Oasis appears headed for bankruptcy, while recently emerged Whiting implements more cuts

Bankruptcy, banks, Oasis

By: Renee Jean – Williston Herald – Whiting Petroleum is further cutting its costs after emerging from Chapter 11, while another Bakken energy player, Oasis Petroleum, looks like it is probably headed toward Chapter 11.

Oasis Petroleum said it has decided to defer the Sept. 15 interest payments on 6.875 percent senior unsecured notes due 2022 and 2.625 percent senior unsecured notes due in 2023 while it is discussing a “comprehensive restructuring to strengthen Oasis Petroleum’s balance sheet and financial position” with lenders and an ad hoc group of noteholders.

The company does have sufficient liquidity to continue operating in the “normal course,” the media release states.

The decision to defer the interest payments starts a 30-day “grace period,” after which the company must either pay the amount, or it will be formally in default.

Oasis Midstream Partners, an independent legal entity, is not part of the financial discussions and remains independently “well-capitalized,” the media release said.

Oasis stock closed Friday, Sept. 18, at 49 cents and was trending down 11 percent Monday afternoon. The stock was at 44 cents Monday afternoon.

Whiting, meanwhile, which emerged from bankruptcy Sept. 1, said it has further reduced its workforce another 16 percent, of which 90 percent were corporate positions. That will save the company $20 million, on an annualized basis.

Whiting also reduced the compensation of its remaining officers 15 to 20 percent, realigning bonus programs, and has initiated salary reductions across a broad group of employees.

The effect of these changes will not be realized until 2021, due to one-time charges in 2020, Whiting said in a media release.

Whiting also revised its guidance for the remainder of 2020. It now expects 88 to 92 million barrels of production, 60 percent of which is oil. Capital expenditures range between $34 to $39 million and lease operating expense ranges between $112 to $116 million.

“I’m pleased with what we have accomplished in bringing on a new board, new leadership and new vision for the Company post-emergence,” Chief Executive Officer of Whiting Lynn Peterson said. “The changes implemented are building a culture of capital discipline and demonstrating efficiencies and cost savings throughout the organization. We look forward to announcing preliminary 2021 guidance in conjunction with our third quarter 2020 results.”

That earnings call is scheduled for November.

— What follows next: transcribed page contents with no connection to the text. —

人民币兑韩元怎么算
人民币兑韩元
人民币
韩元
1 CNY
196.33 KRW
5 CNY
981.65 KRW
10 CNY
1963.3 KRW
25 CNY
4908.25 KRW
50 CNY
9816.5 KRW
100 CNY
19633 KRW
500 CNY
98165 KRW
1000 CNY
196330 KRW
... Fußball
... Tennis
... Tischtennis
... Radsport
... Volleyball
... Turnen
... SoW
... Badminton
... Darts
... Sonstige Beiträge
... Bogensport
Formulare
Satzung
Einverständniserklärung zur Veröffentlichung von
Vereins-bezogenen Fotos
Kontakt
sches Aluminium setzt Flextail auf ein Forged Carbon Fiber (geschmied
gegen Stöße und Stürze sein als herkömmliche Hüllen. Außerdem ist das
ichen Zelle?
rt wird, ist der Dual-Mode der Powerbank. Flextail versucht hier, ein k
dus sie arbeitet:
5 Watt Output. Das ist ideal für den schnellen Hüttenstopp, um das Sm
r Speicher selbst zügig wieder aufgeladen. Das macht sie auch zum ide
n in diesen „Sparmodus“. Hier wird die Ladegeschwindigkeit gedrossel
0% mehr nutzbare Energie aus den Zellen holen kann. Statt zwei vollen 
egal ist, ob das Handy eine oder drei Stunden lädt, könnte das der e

Oasis and Whiting are among oil and gas companies that are struggling with high debts amid a demand-crushing pandemic and concurrent price war between Saudi Arabia and Russia that further depressed prices and has left the world awash in oil.

Prices after these twin blows to the energy sector are likely to be lower for longer, according to EIA projections, based on continued weak demand due to the coronavirus pandemic. The projections suggest the earliest hydraulic fracturing crews might return is the latter half of 2021.

Rigs will take even longer than that, though, and in fact, EIA doesn’t actually show them returning within their current forecast window — although other projections suggest they could return sometime in 2022.